取得した指標のそれぞれについて、全対象国をまとめた箱ひげ図を作成することで、国による差異を確認します。
地域ごとにまとめての表示とするため、以下の通りにグルーピングを行った上で、地域(Region)列をDataframeに追加します。

  • 各地域および国
    • アフリカ(南アフリカ・モロッコ・エジプト)
    • アジア(タイ・日本・香港・フィリピン・シンガポール・マレーシア・韓国・インド・ベトナム・インドネシア・台湾)
    • ヨーロッパ(ノルウェー・スウェーデン・ハンガリー・ルーマニア・アイルランド・ポルトガル・ポーランド・オランダ・ベルギー・アイスランド・ラトビア・ブルガリア・フィンランド・リトアニア・ルクセンブルク・スロバキア・チェコ・エストニア・スイス・オーストリア・デンマーク・イタリア・ウクライナ・イギリス・フランス・スペイン・ドイツ・トルコ・ギリシャ)
    • 中東(イスラエル・アラブ首長国連邦・サウジアラビア)
    • 北米(アメリカ・カナダ)
    • 南米(地理・メキシコ・グアテマラ・ニカラグア・エルサルバドル・ブラジル・パラグアイ・パナマ・ボリビア・ペルー・アルゼンチン・ドミニカ共和国・ホンジュラス・コスタリカ・エクアドル・ウルグアイ・コロンビア)
    • オセアニア(オーストラリア・ニュージーランド)

"Region"の列を追加したDataFrameを"merged_data"とします。
地域ごとに異なる色で表示するため、各地域の色を定義します。

Region_to_color={'Africa':'#F08080',
 'Asia':'#E6E6FA',
 'Europe':'#B0E0E6',
 'Middle East':'#F8B400',
 'North America':'#00FFFF',
 'Oceania':'#FF7F50',
 'South America':'#FFDEAD'}

設定した色を、地域内の国に対しても反映します。

country_to_color={}
for country_,region_ in merged_data[["country","Region"]].values:
  if country_ not in country_to_color:
    country_to_color[country_]=Region_to_color[region_]
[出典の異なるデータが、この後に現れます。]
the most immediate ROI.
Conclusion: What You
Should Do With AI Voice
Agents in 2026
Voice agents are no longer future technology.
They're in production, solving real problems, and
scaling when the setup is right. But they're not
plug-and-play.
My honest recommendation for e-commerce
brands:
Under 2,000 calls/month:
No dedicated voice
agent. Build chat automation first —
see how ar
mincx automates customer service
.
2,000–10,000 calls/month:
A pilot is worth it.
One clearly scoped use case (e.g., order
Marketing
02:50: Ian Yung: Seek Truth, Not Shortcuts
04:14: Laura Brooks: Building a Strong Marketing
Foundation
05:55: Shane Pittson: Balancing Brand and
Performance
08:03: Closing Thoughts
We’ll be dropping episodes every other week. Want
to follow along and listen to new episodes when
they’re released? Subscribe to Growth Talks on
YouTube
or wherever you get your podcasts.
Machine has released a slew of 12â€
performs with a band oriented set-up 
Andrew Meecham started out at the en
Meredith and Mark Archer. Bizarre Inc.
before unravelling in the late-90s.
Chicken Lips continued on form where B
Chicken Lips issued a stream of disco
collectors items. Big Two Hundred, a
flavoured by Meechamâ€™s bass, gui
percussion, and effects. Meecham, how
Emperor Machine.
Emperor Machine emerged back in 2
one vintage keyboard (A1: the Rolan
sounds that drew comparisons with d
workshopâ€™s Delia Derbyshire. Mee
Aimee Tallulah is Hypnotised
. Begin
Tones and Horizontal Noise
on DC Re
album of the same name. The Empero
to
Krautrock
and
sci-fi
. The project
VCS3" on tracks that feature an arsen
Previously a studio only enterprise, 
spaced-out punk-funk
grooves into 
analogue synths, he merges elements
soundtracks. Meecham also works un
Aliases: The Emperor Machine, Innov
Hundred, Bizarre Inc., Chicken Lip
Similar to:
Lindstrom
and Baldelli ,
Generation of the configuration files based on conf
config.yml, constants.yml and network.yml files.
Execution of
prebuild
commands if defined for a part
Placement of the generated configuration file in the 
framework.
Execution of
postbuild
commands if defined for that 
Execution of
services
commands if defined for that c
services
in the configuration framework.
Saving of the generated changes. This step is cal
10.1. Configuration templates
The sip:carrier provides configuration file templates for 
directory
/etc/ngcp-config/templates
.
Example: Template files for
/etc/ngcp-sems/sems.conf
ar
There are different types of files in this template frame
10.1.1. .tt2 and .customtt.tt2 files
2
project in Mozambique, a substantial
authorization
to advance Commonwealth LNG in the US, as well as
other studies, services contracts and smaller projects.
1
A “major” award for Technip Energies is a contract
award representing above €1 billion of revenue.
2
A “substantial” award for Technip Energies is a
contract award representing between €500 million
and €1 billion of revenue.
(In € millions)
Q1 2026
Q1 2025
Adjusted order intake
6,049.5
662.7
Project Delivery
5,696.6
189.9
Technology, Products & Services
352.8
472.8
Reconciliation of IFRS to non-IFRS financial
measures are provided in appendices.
色の設定が完了しましたので、実際に箱ひげ図を作成します。
今回対象とする指標は11項目のため、11行1列のサブプロットに各グラフを表示します。
箱ひげ図の色は変数"palette"を用いて設定できるため、palette=country_to_colorとすることで、各国の色が定義通りに表示されます。
また、基本的にすべての項目に対し、sym=""とすることで、外れ値のを非表示としています。"instrumentalness"のみは、下図に示されるとおり外れ値が非常に多く、あまり有意と思われる結果が得られないため、全て表示としています。
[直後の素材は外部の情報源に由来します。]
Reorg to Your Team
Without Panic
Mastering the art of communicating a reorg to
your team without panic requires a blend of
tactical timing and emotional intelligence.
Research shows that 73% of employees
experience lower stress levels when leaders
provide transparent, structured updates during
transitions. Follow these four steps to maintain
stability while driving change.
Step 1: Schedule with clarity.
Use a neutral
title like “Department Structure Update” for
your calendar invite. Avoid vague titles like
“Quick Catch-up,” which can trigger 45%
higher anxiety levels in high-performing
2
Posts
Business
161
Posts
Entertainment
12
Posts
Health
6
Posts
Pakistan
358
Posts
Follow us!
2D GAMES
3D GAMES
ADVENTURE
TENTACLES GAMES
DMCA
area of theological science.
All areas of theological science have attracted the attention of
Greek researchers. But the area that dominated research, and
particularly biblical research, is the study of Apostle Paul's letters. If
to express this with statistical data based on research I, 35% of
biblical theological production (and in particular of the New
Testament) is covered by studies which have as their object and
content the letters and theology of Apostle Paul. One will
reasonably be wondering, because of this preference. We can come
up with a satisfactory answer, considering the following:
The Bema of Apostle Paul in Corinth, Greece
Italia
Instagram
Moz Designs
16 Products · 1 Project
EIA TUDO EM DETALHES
track_sort = merged_data.sort_values('Region')
fig, axes = plt.subplots(11,1, figsize=(25,40))
sns.boxplot(x='country', y='length', data=track_sort, palette=country_to_color, showmeans=True, sym="", ax=axes[0])
sns.boxplot(x='country', y='popularity', data=track_sort, palette=country_to_color, showmeans=True, sym="", ax=axes[1])
sns.boxplot(x='country', y='danceability', data=track_sort, palette=country_to_color, showmeans=True, sym="", ax=axes[2])
sns.boxplot(x='country', y='energy', data=track_sort, palette=country_to_color, showmeans=True, sym="", ax=axes[3])
sns.boxplot(x='country', y='loudness', data=track_sort, palette=country_to_color, showmeans=True, sym="", ax=axes[4])
sns.boxplot(x='country', y='liveness', data=track_sort, palette=country_to_color, showmeans=True, sym="", ax=axes[5])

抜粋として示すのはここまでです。